Never seen so many drives on a single computer! Takes so much power and processing to run all of this, but so worth it in the end!
There are 10 drives per station, the other 10 drives are spares, for I burn through drives at about 1 per every 1000 disks. This is real hard use on them.
And here is what the process looks like in action, I have been at this for over 14 months now! I only do about 300 in one session per week, to keep me from going crazy!
UPDATE October 16th 2022:
All done! Almost 1 year to the day, I have now digitized 7,010 albums! All by hand. Spent over 584 hours of encode time to covert them all to FLAC. Some stats, over 101,819 tracks. That is over 1,095lbs of CD’s If I where to line them up end to end that would be a little over 1/2 of a mile! Better perspective, if I stacked flat into a tower, that tower would be 239 feet tall! or the height of a 24 story building! Total size is 2.25TB
Glad to be done with this project, I feel this photo that shows every album cover in one image puts into perspective how much work this was!
Impressive! Can you share more detail about this build? Many thanks!
Thank you! It was something of a project of old tech, The PC’s started out as old servers, that had xeon CPU’s quad cores.
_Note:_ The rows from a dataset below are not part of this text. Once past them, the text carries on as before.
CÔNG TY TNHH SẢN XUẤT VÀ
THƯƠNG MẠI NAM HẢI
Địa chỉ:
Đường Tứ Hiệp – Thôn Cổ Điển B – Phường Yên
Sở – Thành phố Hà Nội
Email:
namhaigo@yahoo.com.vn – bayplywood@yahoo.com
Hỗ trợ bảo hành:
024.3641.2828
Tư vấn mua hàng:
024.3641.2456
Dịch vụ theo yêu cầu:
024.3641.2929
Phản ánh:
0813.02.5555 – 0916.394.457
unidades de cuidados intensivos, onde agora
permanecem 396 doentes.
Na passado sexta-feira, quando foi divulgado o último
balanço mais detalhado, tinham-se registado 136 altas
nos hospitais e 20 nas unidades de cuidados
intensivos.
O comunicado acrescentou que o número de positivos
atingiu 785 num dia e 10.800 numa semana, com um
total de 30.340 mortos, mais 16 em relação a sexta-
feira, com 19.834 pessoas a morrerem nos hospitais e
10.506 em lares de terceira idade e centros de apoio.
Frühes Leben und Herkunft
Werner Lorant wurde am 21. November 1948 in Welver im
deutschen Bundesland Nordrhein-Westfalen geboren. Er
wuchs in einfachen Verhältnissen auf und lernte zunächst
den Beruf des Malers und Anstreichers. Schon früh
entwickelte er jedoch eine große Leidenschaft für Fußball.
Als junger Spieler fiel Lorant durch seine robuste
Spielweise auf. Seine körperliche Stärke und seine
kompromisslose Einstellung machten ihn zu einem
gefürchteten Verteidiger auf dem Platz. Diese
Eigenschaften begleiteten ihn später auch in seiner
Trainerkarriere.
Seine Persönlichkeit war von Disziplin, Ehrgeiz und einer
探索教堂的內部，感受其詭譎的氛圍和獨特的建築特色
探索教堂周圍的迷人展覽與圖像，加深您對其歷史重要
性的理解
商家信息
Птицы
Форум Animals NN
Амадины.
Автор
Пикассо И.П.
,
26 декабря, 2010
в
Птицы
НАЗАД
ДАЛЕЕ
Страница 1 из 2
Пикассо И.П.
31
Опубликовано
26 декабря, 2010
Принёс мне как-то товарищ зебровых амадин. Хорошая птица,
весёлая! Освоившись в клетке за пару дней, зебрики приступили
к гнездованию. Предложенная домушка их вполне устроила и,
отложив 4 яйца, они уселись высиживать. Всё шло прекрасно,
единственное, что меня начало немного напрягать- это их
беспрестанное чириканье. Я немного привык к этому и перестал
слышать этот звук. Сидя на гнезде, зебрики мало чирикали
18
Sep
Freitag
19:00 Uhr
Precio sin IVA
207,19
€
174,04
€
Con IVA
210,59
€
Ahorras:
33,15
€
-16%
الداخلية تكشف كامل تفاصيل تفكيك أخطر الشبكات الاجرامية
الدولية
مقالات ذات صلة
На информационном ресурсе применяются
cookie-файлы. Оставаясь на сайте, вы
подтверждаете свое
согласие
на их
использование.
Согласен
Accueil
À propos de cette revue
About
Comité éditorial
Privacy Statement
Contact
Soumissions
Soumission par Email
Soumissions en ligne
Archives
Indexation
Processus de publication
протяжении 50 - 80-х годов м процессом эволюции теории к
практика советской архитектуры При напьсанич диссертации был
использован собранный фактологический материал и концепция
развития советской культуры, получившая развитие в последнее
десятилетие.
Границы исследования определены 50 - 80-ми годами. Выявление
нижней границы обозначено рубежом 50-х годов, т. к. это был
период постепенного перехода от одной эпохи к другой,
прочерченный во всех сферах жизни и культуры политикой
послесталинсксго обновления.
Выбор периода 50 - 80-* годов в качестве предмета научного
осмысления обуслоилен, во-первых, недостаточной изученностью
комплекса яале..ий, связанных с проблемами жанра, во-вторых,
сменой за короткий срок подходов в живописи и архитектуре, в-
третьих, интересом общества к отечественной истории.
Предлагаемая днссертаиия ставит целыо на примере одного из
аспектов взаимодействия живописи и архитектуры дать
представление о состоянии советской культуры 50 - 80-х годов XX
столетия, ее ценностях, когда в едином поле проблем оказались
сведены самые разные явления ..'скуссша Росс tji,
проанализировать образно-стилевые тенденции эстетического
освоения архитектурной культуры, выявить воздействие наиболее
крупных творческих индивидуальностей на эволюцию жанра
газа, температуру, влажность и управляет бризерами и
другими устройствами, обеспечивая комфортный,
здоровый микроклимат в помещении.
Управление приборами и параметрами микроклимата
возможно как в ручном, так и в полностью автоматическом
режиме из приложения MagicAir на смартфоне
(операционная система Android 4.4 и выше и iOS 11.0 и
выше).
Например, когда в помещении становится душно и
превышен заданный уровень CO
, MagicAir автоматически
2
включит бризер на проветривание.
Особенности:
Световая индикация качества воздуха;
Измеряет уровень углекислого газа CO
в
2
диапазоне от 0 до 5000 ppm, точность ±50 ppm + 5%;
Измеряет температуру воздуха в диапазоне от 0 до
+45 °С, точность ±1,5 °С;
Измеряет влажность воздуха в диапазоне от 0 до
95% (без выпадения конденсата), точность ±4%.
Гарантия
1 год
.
I maxed the DDR3 ram out to 16GB per server, for I found it needed all the ram for buffering. I chose these old servers for they had IDE ( PATA ) Drive connectors, and many SATA connectors. this let me connect so many drives to each motherboard with no aditional cards. I did find I had problems with that many CD drives on the motherboard, it was a bios limitation, it would see more HD’s but not more opitcal drives. So I had to use USB to SATA adapter for one of the drives in each. For the chassis, I removed the front frame, and stacked all the drives into the front, they fit so perfectly! There is no mounting brackets, just a line of tape holding them together and in the chassis. I found this helpful, as I burned out old drives, for quick swaps. Speaking of drives, I went to evry goodwill, IT scrap yard, the works, even friend and family old PC’s to extract as many CD drives as I could find! I had at least one spare for every one in use. They are getting a bit scarse these days! I ran into my first power issue when I started to use all the drives at once at full speed, the stock server PSU was just not strong enough, so I opeted to wire in spare power supplies to just power a few of the CD drives to take the load off and that did the trick! I jumpered them so they would turn on with power, and put them on the same power strip as the servers. Speaking of servers, In my labs datacenter I have a large server with fast network attached storage, I had the CD ripping stations dump the data to the network storage instead of local, so it was backed up in real time, and had plenty of space. Both rippers running full speed would use about 70% of a gigabit connection.
Any more questions feel free to ask!
P.S. With this many drives, windows does run into some weird issues, it would bog down some times and all drives would slow or even stop for min at a time, most odd, I would have to reboot to get it all working again.
I am in more information regarding your system. My guess is you ran windows. Not clear on the software you used. Looks interesting.
You are correct, I was running Windows 10 on these systems. The software was called dBpoweramp CD ripper. Hope that helps get you started!
That is impressive! Congrats on your progress! Thank you for sharing it with us.
I just have one question, were you running seperate OS for all towers? Or were they linked to one central pc? If so how?
Good question!
I was running Windows on each PC. but you could also run Linux. I used windows for it was already on those computers. I plugged the monitor into one of them, than used Microsoft’s remote desktop ( RDP ) to remote into the other PC that has no monitor, this would show both screens on one, so I could track what was going on for both on one screen. Any questions let me know!